SUPPLIED TEXT
We can write a proposition that defines whether there is a valid distribution of beans.
For any `r,b,d`, there exists a *correct distribution* of beans if and only if there exists a set of packets such that
* the sum of all the red beans is `r`,
* the sum of all the blue beans is `b`,
* each packet contains a positive number of red and blue beans,
* for each packet, the number of red and blue beans should not differ by more than `d`.
The simplest way to represent a set of packets is a `list`.
We'll define a `packet` as a pair of natural numbers, and we'll define the function `packet_sum` which adds up the number of red and blue beans in a list of packets.
|*)
Module ListSpec.
Definition packet : Set := nat * nat.
Fixpoint packet_sum (l : list packet) := match l with
| [] => (0,0)
| (r,b) :: rest => let (x,y) := packet_sum rest in (r+x,b+y)
end.
(*|
Now we can define what a `correct_distribution` means as define above. Here, we use the existential quantifier `exists`, meaning that to prove this proposition, we must supply a valid list that all the conditions.
|*)
Definition correct_distribution (r b d : nat) :=
exists l, packet_sum l = (r,b) /\ Forall (fun '(x,y) => abs x y <= d /\ x > 0 /\ y > 0) l.
Example ex1 : correct_distribution 1 1 0.
Proof.
exists [(1,1)].
split; unfold abs; auto.
repeat constructor; lia.
Qed.
Example ex2 : correct_distribution 2 7 3.
Proof.
exists [(1,4);(1,3)].
split; unfold abs; auto.
repeat constructor; lia.
Qed.

EXERCISE MATERIALS
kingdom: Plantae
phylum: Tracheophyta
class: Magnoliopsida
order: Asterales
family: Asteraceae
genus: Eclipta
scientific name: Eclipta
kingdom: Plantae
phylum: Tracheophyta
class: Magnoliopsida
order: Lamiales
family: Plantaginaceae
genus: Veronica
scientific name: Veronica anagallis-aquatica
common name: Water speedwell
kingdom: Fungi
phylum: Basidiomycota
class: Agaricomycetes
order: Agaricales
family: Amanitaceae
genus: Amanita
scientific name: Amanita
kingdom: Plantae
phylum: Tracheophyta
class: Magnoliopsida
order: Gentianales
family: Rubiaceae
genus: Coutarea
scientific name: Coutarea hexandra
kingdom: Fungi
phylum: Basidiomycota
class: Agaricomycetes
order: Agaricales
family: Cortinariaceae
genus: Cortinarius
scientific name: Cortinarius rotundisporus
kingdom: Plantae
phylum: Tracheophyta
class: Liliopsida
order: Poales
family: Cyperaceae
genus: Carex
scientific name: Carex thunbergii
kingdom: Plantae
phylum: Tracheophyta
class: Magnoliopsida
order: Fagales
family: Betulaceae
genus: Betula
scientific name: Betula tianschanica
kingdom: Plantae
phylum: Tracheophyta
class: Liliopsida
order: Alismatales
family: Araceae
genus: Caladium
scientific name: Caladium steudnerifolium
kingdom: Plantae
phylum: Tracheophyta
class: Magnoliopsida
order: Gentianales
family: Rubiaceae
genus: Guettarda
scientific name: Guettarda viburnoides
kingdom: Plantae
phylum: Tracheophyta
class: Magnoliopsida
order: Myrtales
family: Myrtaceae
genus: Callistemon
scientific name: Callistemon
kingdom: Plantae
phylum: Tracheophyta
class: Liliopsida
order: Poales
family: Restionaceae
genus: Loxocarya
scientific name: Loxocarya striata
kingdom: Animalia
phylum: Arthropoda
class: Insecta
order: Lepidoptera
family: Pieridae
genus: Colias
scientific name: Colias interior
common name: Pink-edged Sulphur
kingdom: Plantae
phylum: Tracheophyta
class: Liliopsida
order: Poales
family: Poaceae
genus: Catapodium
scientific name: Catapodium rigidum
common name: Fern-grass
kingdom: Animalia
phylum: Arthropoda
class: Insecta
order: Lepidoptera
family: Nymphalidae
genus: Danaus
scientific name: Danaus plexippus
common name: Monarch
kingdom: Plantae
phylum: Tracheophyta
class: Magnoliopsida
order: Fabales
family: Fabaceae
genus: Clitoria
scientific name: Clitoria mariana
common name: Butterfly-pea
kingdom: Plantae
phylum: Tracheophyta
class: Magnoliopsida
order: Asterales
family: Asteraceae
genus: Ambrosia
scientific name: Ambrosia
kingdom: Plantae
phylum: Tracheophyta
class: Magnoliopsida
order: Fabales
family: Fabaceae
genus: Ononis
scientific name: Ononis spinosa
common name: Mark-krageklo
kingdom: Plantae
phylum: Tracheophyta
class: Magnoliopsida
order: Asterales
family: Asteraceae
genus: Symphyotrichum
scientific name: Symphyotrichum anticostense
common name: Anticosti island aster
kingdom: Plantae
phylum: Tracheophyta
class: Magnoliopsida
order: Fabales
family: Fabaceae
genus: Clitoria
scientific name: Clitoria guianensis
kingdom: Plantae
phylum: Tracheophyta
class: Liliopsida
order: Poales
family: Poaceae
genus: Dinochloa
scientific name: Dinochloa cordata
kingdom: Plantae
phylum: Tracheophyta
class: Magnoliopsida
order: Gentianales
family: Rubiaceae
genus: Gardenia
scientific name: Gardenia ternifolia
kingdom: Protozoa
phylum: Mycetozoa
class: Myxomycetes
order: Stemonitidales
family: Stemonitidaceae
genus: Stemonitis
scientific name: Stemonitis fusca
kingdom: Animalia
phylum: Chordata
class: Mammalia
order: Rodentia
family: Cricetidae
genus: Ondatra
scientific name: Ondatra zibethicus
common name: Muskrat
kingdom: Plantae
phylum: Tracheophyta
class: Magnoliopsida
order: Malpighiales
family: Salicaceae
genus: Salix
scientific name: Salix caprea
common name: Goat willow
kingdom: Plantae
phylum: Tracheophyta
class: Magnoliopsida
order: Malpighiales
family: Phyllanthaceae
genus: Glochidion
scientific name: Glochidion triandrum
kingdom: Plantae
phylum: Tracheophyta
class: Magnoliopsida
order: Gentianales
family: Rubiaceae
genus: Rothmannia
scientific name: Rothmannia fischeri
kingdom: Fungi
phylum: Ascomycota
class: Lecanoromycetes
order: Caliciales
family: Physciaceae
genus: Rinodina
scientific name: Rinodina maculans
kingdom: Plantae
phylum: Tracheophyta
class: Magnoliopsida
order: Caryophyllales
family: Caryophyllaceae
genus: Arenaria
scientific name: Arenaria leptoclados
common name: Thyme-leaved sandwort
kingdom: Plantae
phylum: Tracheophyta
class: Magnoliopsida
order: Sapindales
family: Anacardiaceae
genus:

GIVEN TASK 1
Reproduce the bean distribution text word for word, from beginning to end.
GIVEN TASK 2
Quote the entries exactly, covering only the stretch from their first line through the line containing "genus: Guettarda", with both ends included.

TASK RESULT 1
We can write a proposition that defines whether there is a valid distribution of beans.
For any `r,b,d`, there exists a *correct distribution* of beans if and only if there exists a set of packets such that
* the sum of all the red beans is `r`,
* the sum of all the blue beans is `b`,
* each packet contains a positive number of red and blue beans,
* for each packet, the number of red and blue beans should not differ by more than `d`.
The simplest way to represent a set of packets is a `list`.
We'll define a `packet` as a pair of natural numbers, and we'll define the function `packet_sum` which adds up the number of red and blue beans in a list of packets.
|*)
Module ListSpec.
Definition packet : Set := nat * nat.
Fixpoint packet_sum (l : list packet) := match l with
| [] => (0,0)
| (r,b) :: rest => let (x,y) := packet_sum rest in (r+x,b+y)
end.
(*|
Now we can define what a `correct_distribution` means as define above. Here, we use the existential quantifier `exists`, meaning that to prove this proposition, we must supply a valid list that all the conditions.
|*)
Definition correct_distribution (r b d : nat) :=
exists l, packet_sum l = (r,b) /\ Forall (fun '(x,y) => abs x y <= d /\ x > 0 /\ y > 0) l.
Example ex1 : correct_distribution 1 1 0.
Proof.
exists [(1,1)].
split; unfold abs; auto.
repeat constructor; lia.
Qed.
Example ex2 : correct_distribution 2 7 3.
Proof.
exists [(1,4);(1,3)].
split; unfold abs; auto.
repeat constructor; lia.
Qed.

TASK RESULT 2
kingdom: Plantae
phylum: Tracheophyta
class: Magnoliopsida
order: Asterales
family: Asteraceae
genus: Eclipta
scientific name: Eclipta
kingdom: Plantae
phylum: Tracheophyta
class: Magnoliopsida
order: Lamiales
family: Plantaginaceae
genus: Veronica
scientific name: Veronica anagallis-aquatica
common name: Water speedwell
kingdom: Fungi
phylum: Basidiomycota
class: Agaricomycetes
order: Agaricales
family: Amanitaceae
genus: Amanita
scientific name: Amanita
kingdom: Plantae
phylum: Tracheophyta
class: Magnoliopsida
order: Gentianales
family: Rubiaceae
genus: Coutarea
scientific name: Coutarea hexandra
kingdom: Fungi
phylum: Basidiomycota
class: Agaricomycetes
order: Agaricales
family: Cortinariaceae
genus: Cortinarius
scientific name: Cortinarius rotundisporus
kingdom: Plantae
phylum: Tracheophyta
class: Liliopsida
order: Poales
family: Cyperaceae
genus: Carex
scientific name: Carex thunbergii
kingdom: Plantae
phylum: Tracheophyta
class: Magnoliopsida
order: Fagales
family: Betulaceae
genus: Betula
scientific name: Betula tianschanica
kingdom: Plantae
phylum: Tracheophyta
class: Liliopsida
order: Alismatales
family: Araceae
genus: Caladium
scientific name: Caladium steudnerifolium
kingdom: Plantae
phylum: Tracheophyta
class: Magnoliopsida
order: Gentianales
family: Rubiaceae
genus: Guettarda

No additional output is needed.